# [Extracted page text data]
========================================
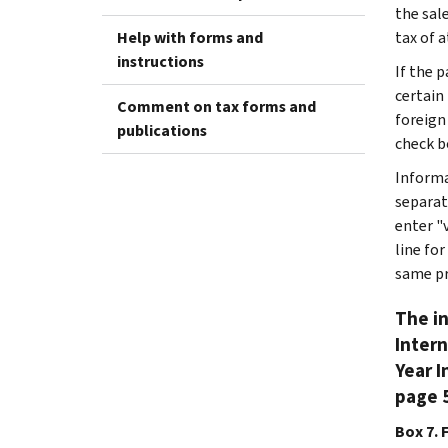
the sale
Help with forms and
tax of 
instructions
If the 
certain
Comment on tax forms and
foreign
publications
check b
Informa
separat
enter "
line fo
same pr
The in
Intern
Year I
page 5
Box 7. 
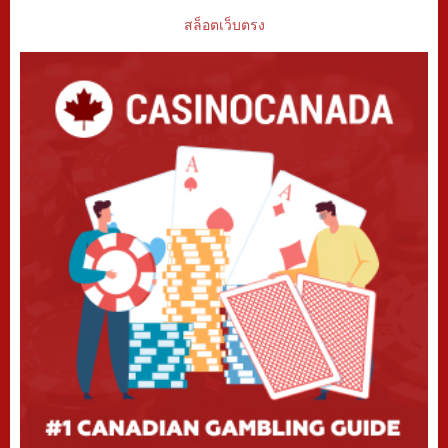
สล็อตเว็บตรง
========================================
# [Work to be completed]
Go through the records above and return every line that holds the string "forms".

# [Exercise result]
Help with forms and
Comment on tax forms and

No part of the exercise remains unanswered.